Windows 10 ActiveX control hacked to execute TrickBot dropper

News by Rene Millman

Hackers are exploiting a Windows 10 ActiveX control to download a malware downloader called Ostap, which has been used by TRickBot for delivery of malicious macros as part of phishing campaign

Hackers are exploiting a Windows 10 ActiveX control to download a malware downloader called Ostap, which has been used by TRickBot for delivery.

According to a blog post by security researchers at Morphisec, attackers use the ActiveX control for automatic execution of the malicious macro following it being enabled in a malicious document.

As part of a phishing campaign, hackers send emails to potential victims with Word document attachments and ask them to open it. A malicious macro is executed and underneath an image, hidden from view is an ActiveX control. The malicious OSTAP JavaScript downloader is then hidden in white coloured letters in between the content, so it’s not visible to people but can be seen by machines, according to researchers.

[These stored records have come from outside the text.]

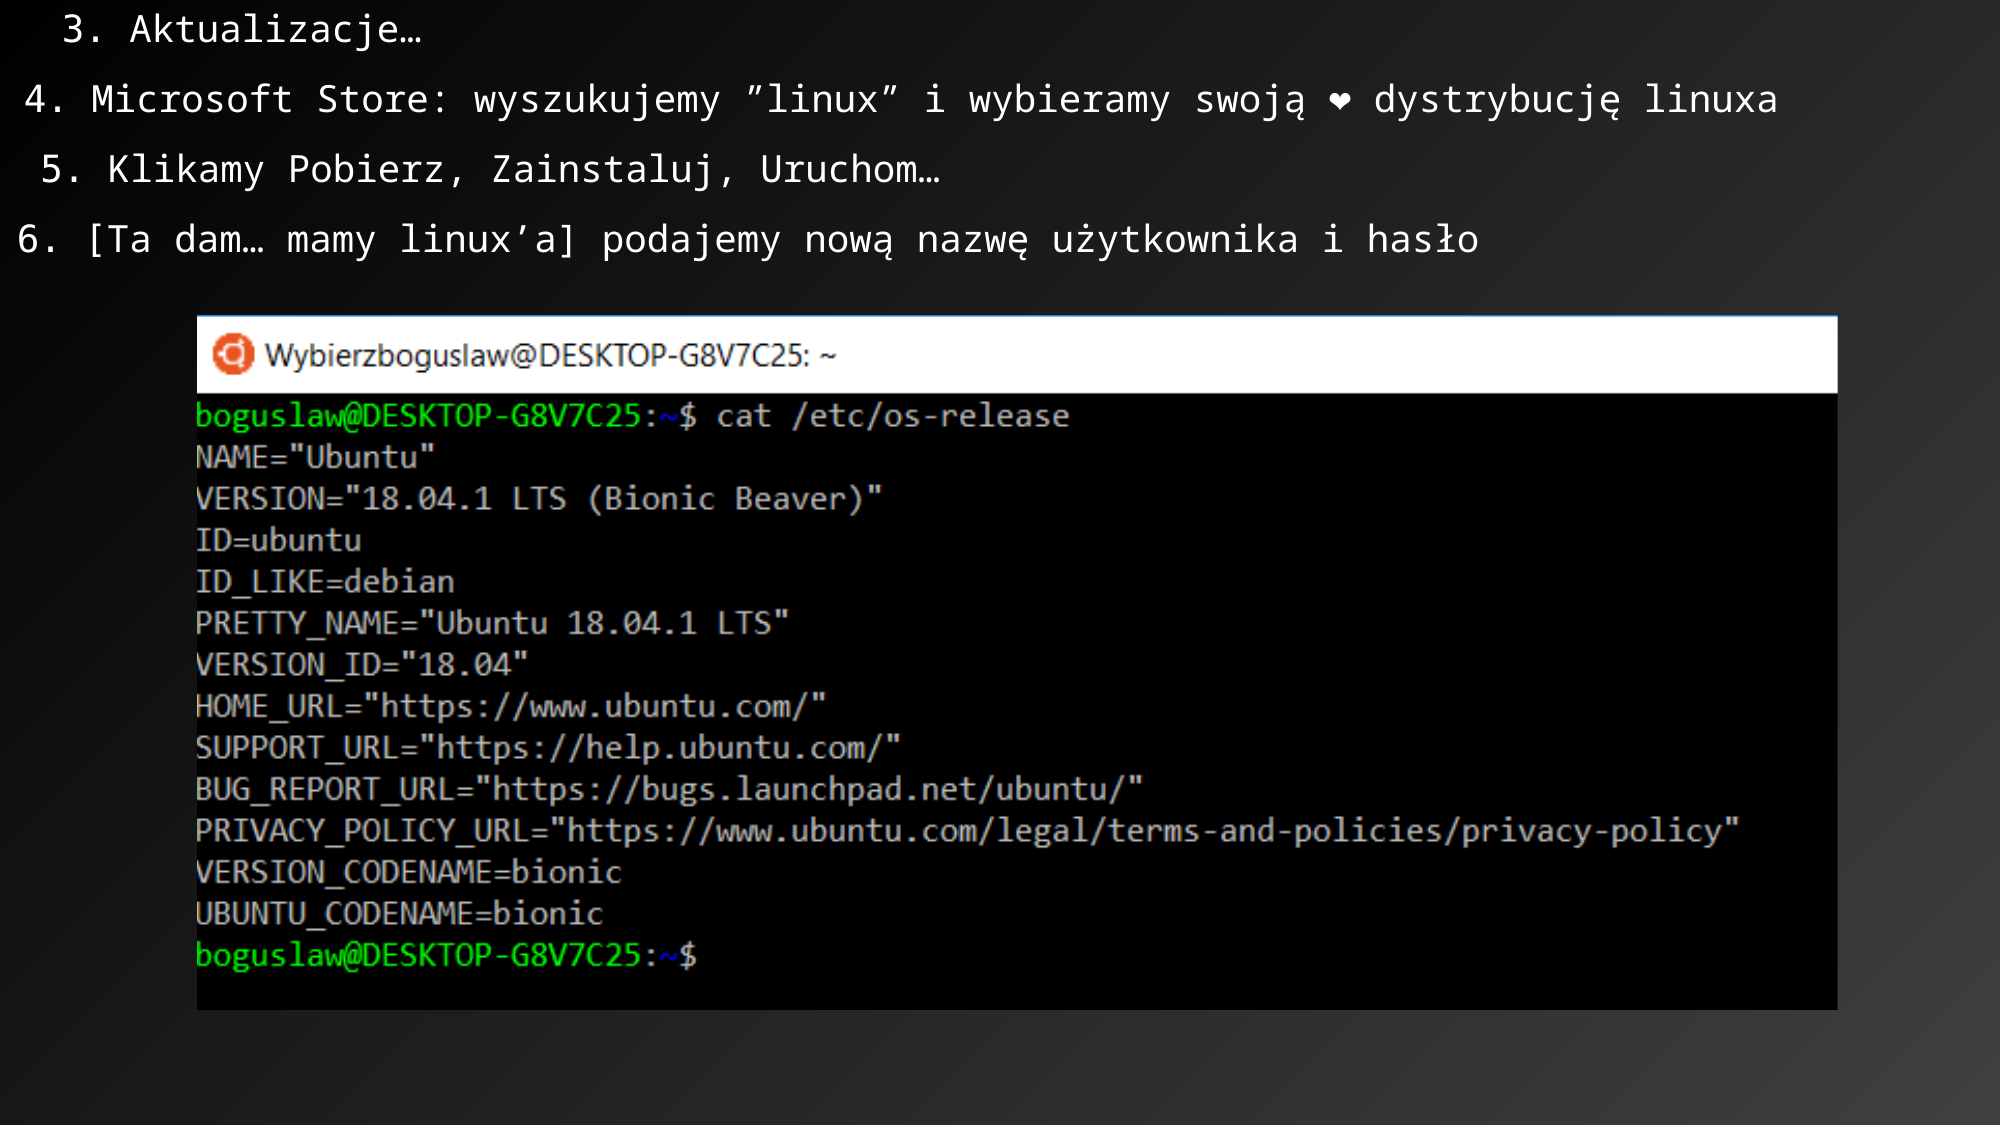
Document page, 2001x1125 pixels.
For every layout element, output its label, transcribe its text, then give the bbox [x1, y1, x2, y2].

text_box 6. [Ta dam… mamy linux’a] podajemy nową nazwę użytkownika i hasło [16, 207, 1502, 268]
text_box 4. Microsoft Store: wyszukujemy ”linux” i wybieramy swoją ❤ dystrybucję linuxa [23, 67, 1779, 128]
text_box 3. Aktualizacje… [61, 0, 422, 58]
picture [196, 315, 1838, 1010]
text_box 5. Klikamy Pobierz, Zainstaluj, Uruchom… [40, 137, 963, 198]
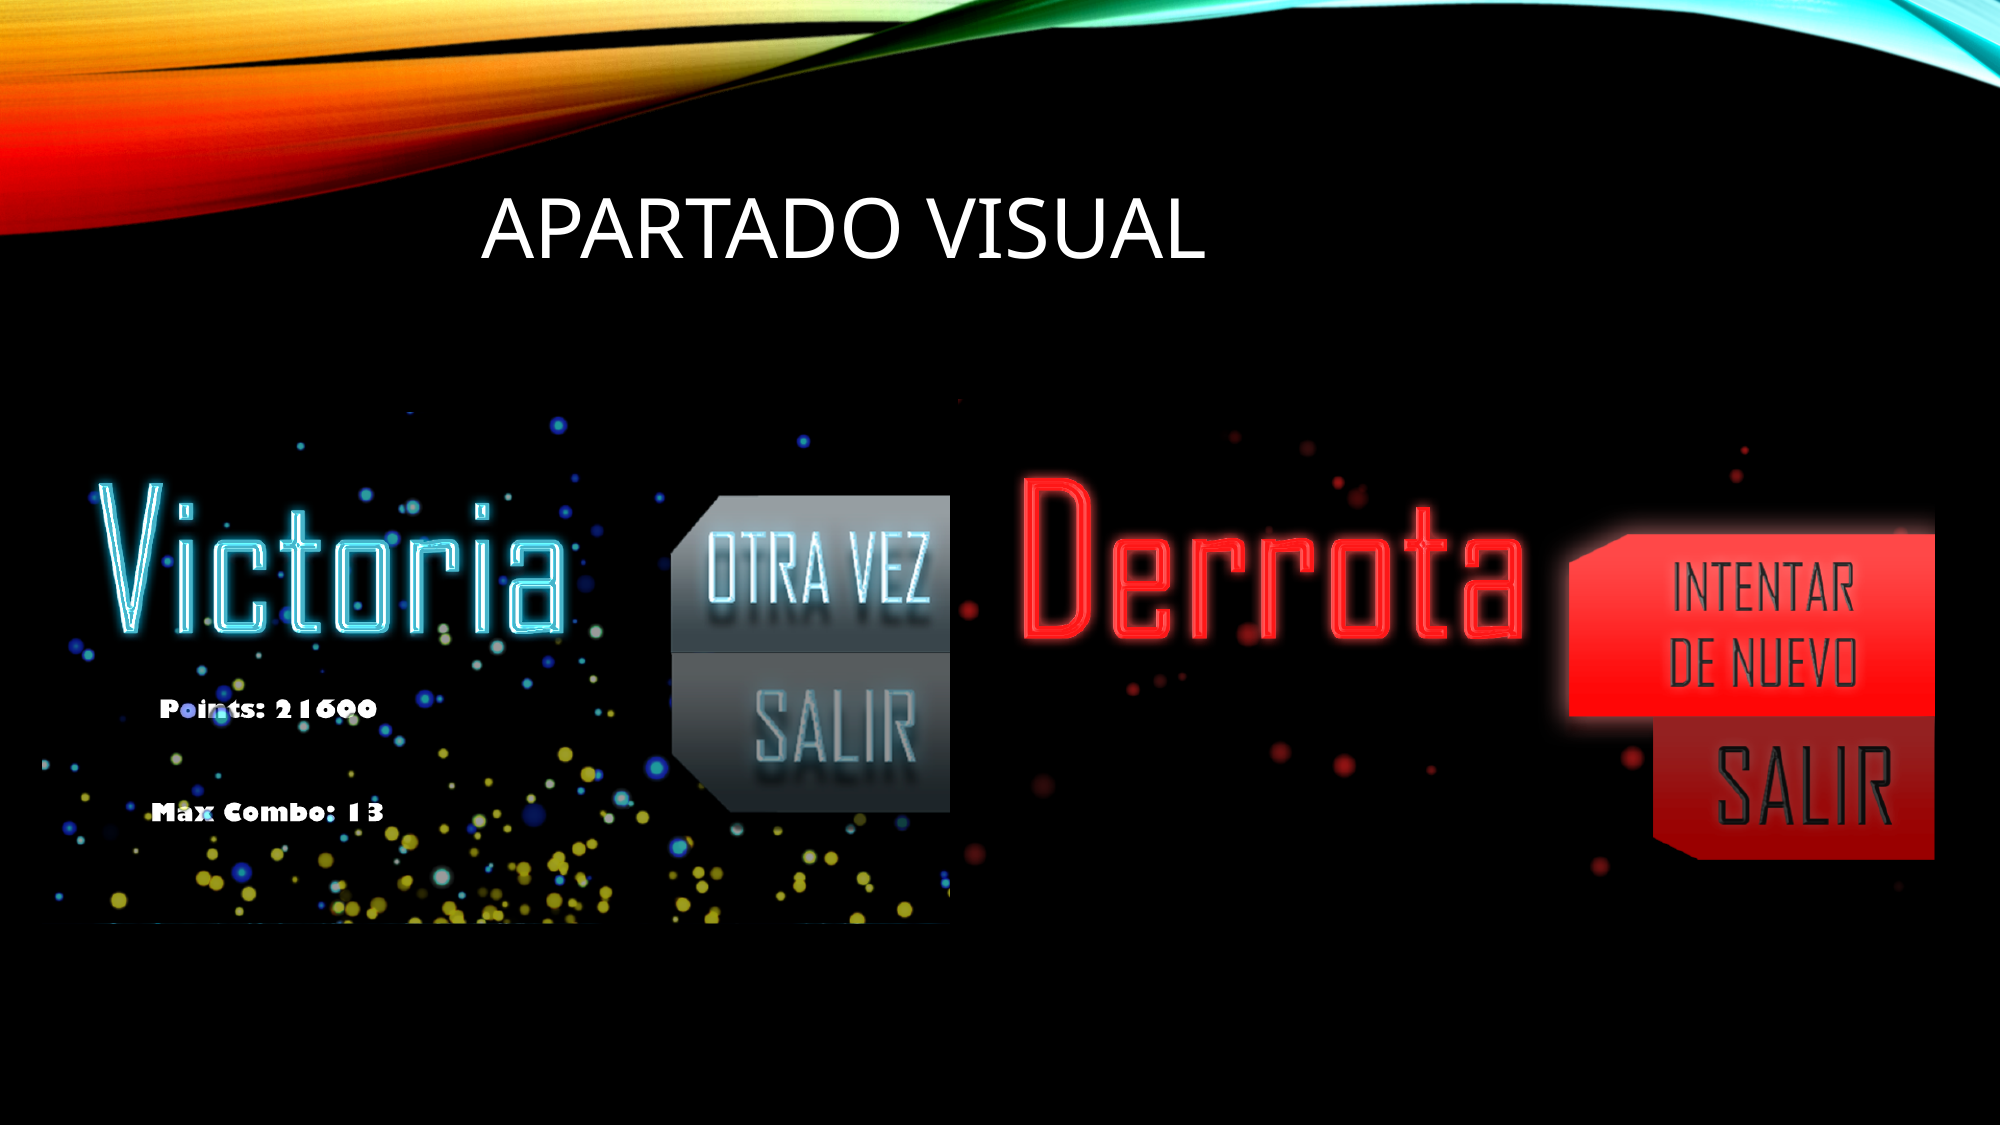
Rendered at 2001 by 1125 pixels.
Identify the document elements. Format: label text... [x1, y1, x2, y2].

When investigating the ActiveX control, researchers found it using the MsRdpClient10NotSafeForScripting class (which is used for remote control). Researchers discovered that the Server field is empty in the script, which will later cause an error that the attackers will actually abuse to properly execute their own code. 

“The OSTAP will not execute unless the error number matches exactly to "disconnectReasonDNSLookupFailed" (260); the OSTAP wscript command is concatenated with a combination of characters that are dependent on the error number calculation,” said Michael Gorelik of Morphisec.

He added that the malware will not work on workstations that are not updated to windows 10. Within a macro, the OnDisconnected function is used as a trigger and form a backdoor for taking in a .BAT file.

Gorelik said that the batch file will execute wscript back with its own content. “An old trick using comments that the BAT will disregard during the execution of wscript (non-recognised command) while skipped together with its content when executed by wscript (or any other interpreter that adheres to the comments syntax),” he said.

Gorelike warned that updating operating systems is necessary for better security, even though it doesn’t always serve that purpose.

“This example with OSTAP makes it clear that this doesn’t always work. Even with an updated OS, there remains a need for preventive measures such as attack surface reduction, moving target defense, and hardening,” he added. “There are hundreds more objects that have been introduced in the latest Windows 10 and even dozens more methods in the described object that sophisticated attackers can abuse.”

Jake Moore, cyber-security expert at ESET, told SC Media UK that it goes without saying that Windows operating systems require immediate updating when patches are released.

“The problem is that many organisations have a certain lead time to roll these out – whether this is because of home workers, a lack of internal IT staff, or simply procrastination. Malicious macros are nothing new, and the underlying attack has remained, but enabling macros is essentially a button asking for remote access disguised as another notification. Therefore, unknowingly, employees hand over total access to their machines and allow malicious actors to start controlling them,” he said.